We all know that we aren’t supposed to smoke cannabis in public regardless of its legal status. Realistically, the temptation to light up outdoors on a beautiful day will not be ignored by many stoners. Depending on where you live, the risks vary but it will always result in some form of punishment. Thankfully no one else will ever be arrested for public marijuana use in the U.S. capital. Instead, those that are unlucky enough to evade the police will face a small fine of $25. Police will feel more like they are giving out a parking ticket then capturing some criminal. They will certainly not be going out of there way to cite people with a measly fine. They will likely only cite people who are blatant about their consumption. Catching someone for an arrestable offense always justifies an officers time and effort whether it is for marijuana possession or a serious assault. This policy change strips away the justification for wasting the taxpayers’ money and redirects the polices’ attention to more serious issues.

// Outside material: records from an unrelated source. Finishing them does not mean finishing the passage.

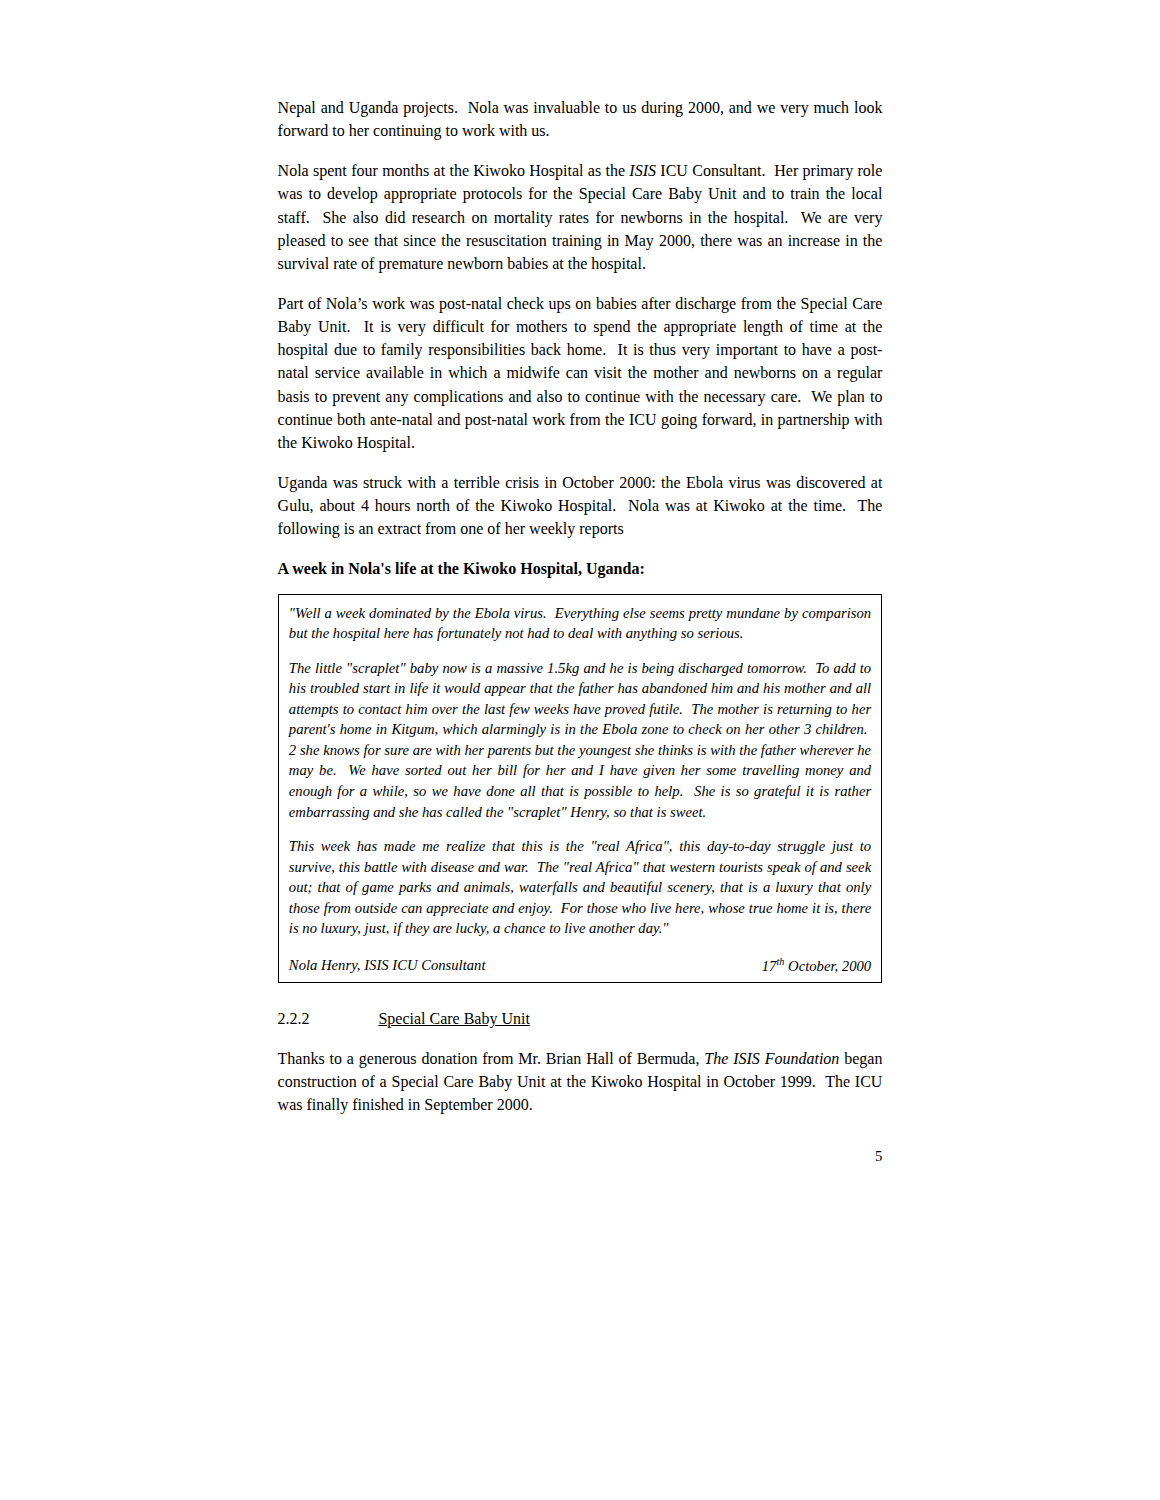Nepal and Uganda projects. Nola was invaluable to us during 2000, and we very much look forward to her continuing to work with us.
Nola spent four months at the Kiwoko Hospital as the ISIS ICU Consultant. Her primary role was to develop appropriate protocols for the Special Care Baby Unit and to train the local staff. She also did research on mortality rates for newborns in the hospital. We are very pleased to see that since the resuscitation training in May 2000, there was an increase in the survival rate of premature newborn babies at the hospital.
Part of Nola’s work was post-natal check ups on babies after discharge from the Special Care Baby Unit. It is very difficult for mothers to spend the appropriate length of time at the hospital due to family responsibilities back home. It is thus very important to have a post-natal service available in which a midwife can visit the mother and newborns on a regular basis to prevent any complications and also to continue with the necessary care. We plan to continue both ante-natal and post-natal work from the ICU going forward, in partnership with the Kiwoko Hospital.
Uganda was struck with a terrible crisis in October 2000: the Ebola virus was discovered at Gulu, about 4 hours north of the Kiwoko Hospital. Nola was at Kiwoko at the time. The following is an extract from one of her weekly reports
A week in Nola's life at the Kiwoko Hospital, Uganda:
"Well a week dominated by the Ebola virus. Everything else seems pretty mundane by comparison but the hospital here has fortunately not had to deal with anything so serious.
The little "scraplet" baby now is a massive 1.5kg and he is being discharged tomorrow. To add to his troubled start in life it would appear that the father has abandoned him and his mother and all attempts to contact him over the last few weeks have proved futile. The mother is returning to her parent's home in Kitgum, which alarmingly is in the Ebola zone to check on her other 3 children. 2 she knows for sure are with her parents but the youngest she thinks is with the father wherever he may be. We have sorted out her bill for her and I have given her some travelling money and enough for a while, so we have done all that is possible to help. She is so grateful it is rather embarrassing and she has called the "scraplet" Henry, so that is sweet.
This week has made me realize that this is the "real Africa", this day-to-day struggle just to survive, this battle with disease and war. The "real Africa" that western tourists speak of and seek out; that of game parks and animals, waterfalls and beautiful scenery, that is a luxury that only those from outside can appreciate and enjoy. For those who live here, whose true home it is, there is no luxury, just, if they are lucky, a chance to live another day."
Nola Henry, ISIS ICU Consultant 17th October, 2000
2.2.2 Special Care Baby Unit
Thanks to a generous donation from Mr. Brian Hall of Bermuda, The ISIS Foundation began construction of a Special Care Baby Unit at the Kiwoko Hospital in October 1999. The ICU was finally finished in September 2000.
5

Before this policy change, officers already had the option to cite instead of arrest someone for public consumption. The change in policy simply mandates a citation instead of leaving it up to the discretion of the officer. The new change will of course not apply to minors or people that have outstanding warrants. This law also won’t apply to the large area of the capital that is considered “federal land”. Cannabis is still illegal on the federal level and violators could face federal penalties for consuming and possessing marijuana. Records have shown that possession arrests have been falling ever since marijuana was legalized in D.C. in 2014. The same can not be said for public consumption arrests. They rose from less than 100 in 2014 to almost 300 the past couple of years. It seems the police are targeting the same group of people in a different but legal way. The policy change put forward this past week is targeting this practice and aims to strengthen relationships between members of the cannabis community and the police force.
I would like to think that before the change was made, officers went with a citation more often than not when someone was caught smoking in a public area. While there is no data on how many people were offered citations over an arrest, the number of arrests were far too high. Nobody gets arrested for drinking in public unless they are being obnoxious or are a danger to themselves and others. Cannabis should be given similar treatment and even more leniency then this harmful substance. This issue does seem like a minor thing to discuss considering many states are still arresting people for possession regardless of where they consume it. However, it is important that the punishment always reflects the crime so that the majority of people respect the law and those who enforce it.
There seems to be one common similarity among the different states and countries that have moved to legalize marijuana. Each law mentions the issue of public consumption and explains that it is still illegal. Even though the punishment for consuming in public is minor in most jurisdictions, the only legal place the law allows consumption without penalty is your own private property. If you look at any other recreational substance that is popular in our society, it’s clear that it is not a reasonable expectation for people to never consume marijuana outside of their own private property. The local city council in Calgary is concerned with this issue and wants to address it before legalization even takes effect in Canada.
One of the issues that are brought up by opponents of public consumption areas is that there will be a rise in impaired driving rates in cities that allow these type of businesses to run. The truth is that if lawmakers were truly that concerned about the dangers of impaired driving, alcohol wouldn’t be served at nearly every restaurant and corner store. Alcohol has been proven through numerous studies to have a much larger impact on motor skills and leads to more aggressive driving behaviors then marijuana. Not to mention drunk driving is responsible for more than 10,000 deaths a year Anybody that has used both will tell you the same thing. However, the availability of more dangerous substances for public consumption by itself doesn’t justify allowing these places to operate. The fact that there are enormous amounts of people who visit/live in Calgary without owning any property means legally they can’t use marijuana at all. Why make it legal in the first place if only property owners have the right to consume? This essentially keeps prohibition in place for the rest of the local population. People will of course not abide by these rules and smoke in public places regardless, so it’s only sensible they establish designated areas to help regulate where it is used.
Canada’s legalization measure not only banned public consumption of marijuana but it also prohibited its use in apartment buildings, condominiums, and hotels. It seems counterintuitive that the country wanted to eliminate smoking in these locations but did not offer any alternative in order to make this law reasonable. This is why the city council is taking matters into its own hands. It is proposing that there be four separate locations that were selected in relation to their distance from schools and areas frequented by children. All of these locations would be located in Ward 9 and within a relative proximity of one another. Even though the public is most likely going to be in agreement and support the availability of cannabis clubs, the government wants to reach out and receive feedback before the 9th of September. The committee will be holding a meeting on the 9th of October where the public can also make comments in person about the important issue. Calgary should have a clear decision made by the time the new law goes into effect so consumers won’t have to worry about being prosecuted for consuming a legal product.